For nearly everyone, the steady challenges of life (relationship conflicts, work stress, fatigue, finances, or health issues) trigger negative emotions that lead to emotional eating and undermine our health. Interestingly, while stress triggers you to eat, eating is only a brief distraction, and the emotions often return amplified by the stress eating and the personal frustration with undermining our health.
You can approach this from two sides: short-term solutions and long-term solutions.
Short-term solutions for stress eating
Create a visible feedback loop
Keep a stress/food diary. Record food and calories consumed during stressful times. This will make clear the impact of stress on your weight (an actual calorie value) and the benefit of uncoupling stress and eating.
Create a healthier replacement behavior
Try to drink two glasses of water and eat a large serving of vegetables before you put anything else in your mouth. Another option is to replace the vegetables with sugarless gum. Consuming 16 ounces of water and chopped salad or a bowl of broth and vegetables usually dampens the desire for more food.

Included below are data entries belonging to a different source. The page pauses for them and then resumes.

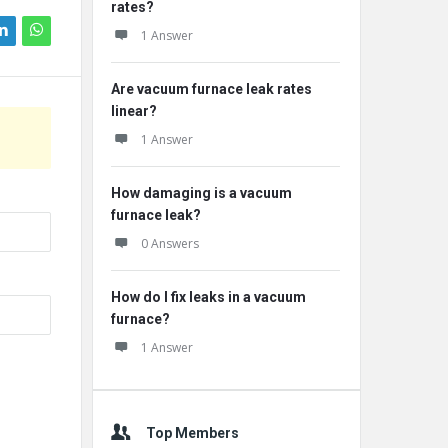
rates?
1 Answer
Are vacuum furnace leak rates
linear?
1 Answer
How damaging is a vacuum
furnace leak?
0 Answers
How do I fix leaks in a vacuum
furnace?
1 Answer
Top Members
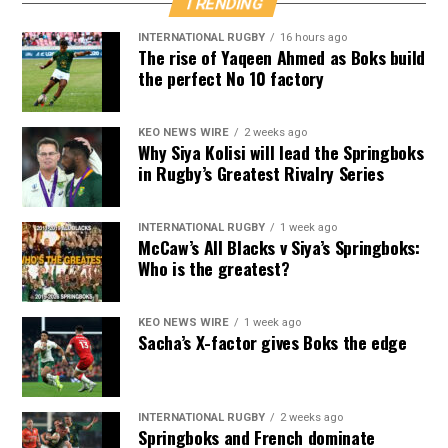
TRENDING
INTERNATIONAL RUGBY
16 hours ago
The rise of Yaqeen Ahmed as Boks build
the perfect No 10 factory
KEO NEWS WIRE
2 weeks ago
Why Siya Kolisi will lead the Springboks
in Rugby’s Greatest Rivalry Series
INTERNATIONAL RUGBY
1 week ago
McCaw’s All Blacks v Siya’s Springboks:
Who is the greatest?
KEO NEWS WIRE
1 week ago
Sacha’s X-factor gives Boks the edge
INTERNATIONAL RUGBY
2 weeks ago
Springboks and French dominate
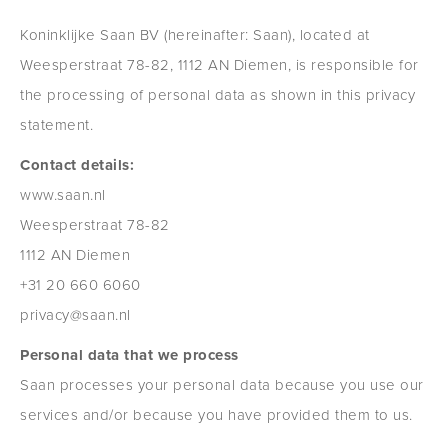
Koninklijke Saan BV (hereinafter: Saan), located at
Weesperstraat 78-82, 1112 AN Diemen, is responsible for
the processing of personal data as shown in this privacy
statement.
Contact details:
www.saan.nl
Weesperstraat 78-82
1112 AN Diemen
+31 20 660 6060
privacy@saan.nl
Personal data that we process
Saan processes your personal data because you use our
services and/or because you have provided them to us.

Appreciate that you are putting clean nourishment in your body and that this will bring you back to a healthy balance point, versus carbs that will feed the stress and drive you further away.
Long-term solutions for stress eating
Start with the obvious: get the tempting food out of the house and make healthy food ready to eat and at your fingertips. Roast your favorite vegetables with some tasty herbs and have them ready at your desk. Next, think about location. If you always eat in front of the TV or sitting unstructured in the kitchen, structure your vulnerable time with something that makes you feel satisfied, such as reading a book, completing a house project, or exercising.
Build in a mindfulness practice
To make a change at a deeper level, create a daily mindfulness practice consisting of a short period where you focus what you are doing instead of repeatedly processing and planning stressful events of the day. This can be when you shower or brush your teeth. During these windows, practice following your physical movements and letting go of processing or solving problems. I like the idea of coupling a mindfulness practice with something you already do because you don’t have to add anything to your day.
Mindfulness practice makes people more resilient by rendering them less responsive to stressors. In other words, stressors lose their ability to attach themselves to your mind in loops where you replay the same worries or frustrations repeatedly.
We are all stronger and less susceptible to emotional eating when connected to a group. That can include a doctor, a friend, or a group taking on the same challenge.
The path through a disruptive inconvenience often reveals a new and better way.